Recorded data
═══

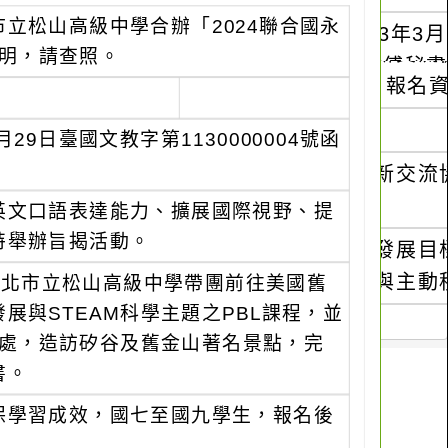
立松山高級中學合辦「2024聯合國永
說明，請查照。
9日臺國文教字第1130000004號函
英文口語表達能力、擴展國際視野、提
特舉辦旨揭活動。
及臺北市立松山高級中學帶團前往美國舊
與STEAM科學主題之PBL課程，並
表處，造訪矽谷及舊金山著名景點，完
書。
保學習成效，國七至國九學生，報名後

═══

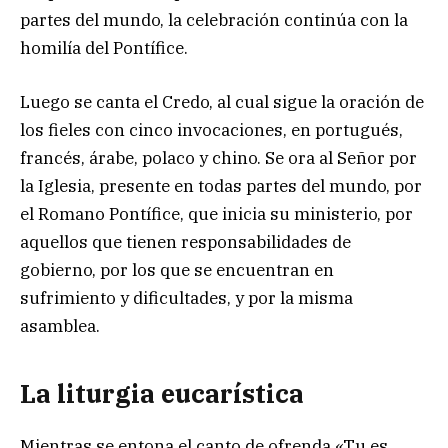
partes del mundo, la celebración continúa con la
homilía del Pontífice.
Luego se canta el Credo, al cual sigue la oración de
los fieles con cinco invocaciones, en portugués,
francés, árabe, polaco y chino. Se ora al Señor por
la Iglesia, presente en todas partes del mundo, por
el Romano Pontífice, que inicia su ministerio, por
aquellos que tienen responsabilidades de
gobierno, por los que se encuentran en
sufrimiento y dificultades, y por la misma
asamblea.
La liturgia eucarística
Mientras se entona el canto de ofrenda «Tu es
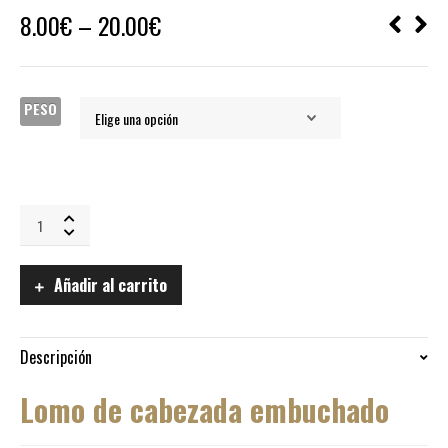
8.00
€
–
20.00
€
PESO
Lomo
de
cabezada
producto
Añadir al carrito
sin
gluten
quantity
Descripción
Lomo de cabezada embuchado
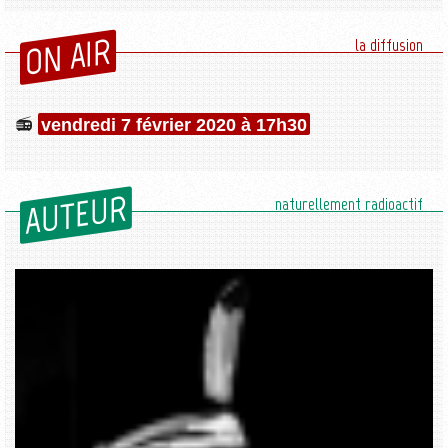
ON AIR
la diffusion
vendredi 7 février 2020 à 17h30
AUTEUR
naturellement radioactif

═══

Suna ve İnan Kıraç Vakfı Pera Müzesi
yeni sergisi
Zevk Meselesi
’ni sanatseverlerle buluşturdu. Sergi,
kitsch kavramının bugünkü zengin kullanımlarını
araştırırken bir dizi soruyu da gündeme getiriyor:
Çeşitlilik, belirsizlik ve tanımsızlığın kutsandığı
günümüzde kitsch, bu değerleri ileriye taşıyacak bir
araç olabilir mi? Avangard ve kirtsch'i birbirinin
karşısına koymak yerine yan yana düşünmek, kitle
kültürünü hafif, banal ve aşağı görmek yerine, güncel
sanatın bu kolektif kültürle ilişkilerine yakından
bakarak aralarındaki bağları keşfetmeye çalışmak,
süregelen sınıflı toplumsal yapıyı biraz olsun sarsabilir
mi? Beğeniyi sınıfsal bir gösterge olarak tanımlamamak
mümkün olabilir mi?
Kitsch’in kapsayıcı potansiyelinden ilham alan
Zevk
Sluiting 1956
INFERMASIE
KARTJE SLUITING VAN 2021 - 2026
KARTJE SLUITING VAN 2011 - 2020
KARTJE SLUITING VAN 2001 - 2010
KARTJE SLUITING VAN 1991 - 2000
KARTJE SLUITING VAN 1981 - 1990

═══

Copy, without any change, the stretch of the listing above from the line containing "立松山高級中學合辦「2024聯合國永" through the line containing "保學習成效，國七至國九學生，報名後".

Written solution
立松山高級中學合辦「2024聯合國永
說明，請查照。
9日臺國文教字第1130000004號函
英文口語表達能力、擴展國際視野、提
特舉辦旨揭活動。
及臺北市立松山高級中學帶團前往美國舊
與STEAM科學主題之PBL課程，並
表處，造訪矽谷及舊金山著名景點，完
書。
保學習成效，國七至國九學生，報名後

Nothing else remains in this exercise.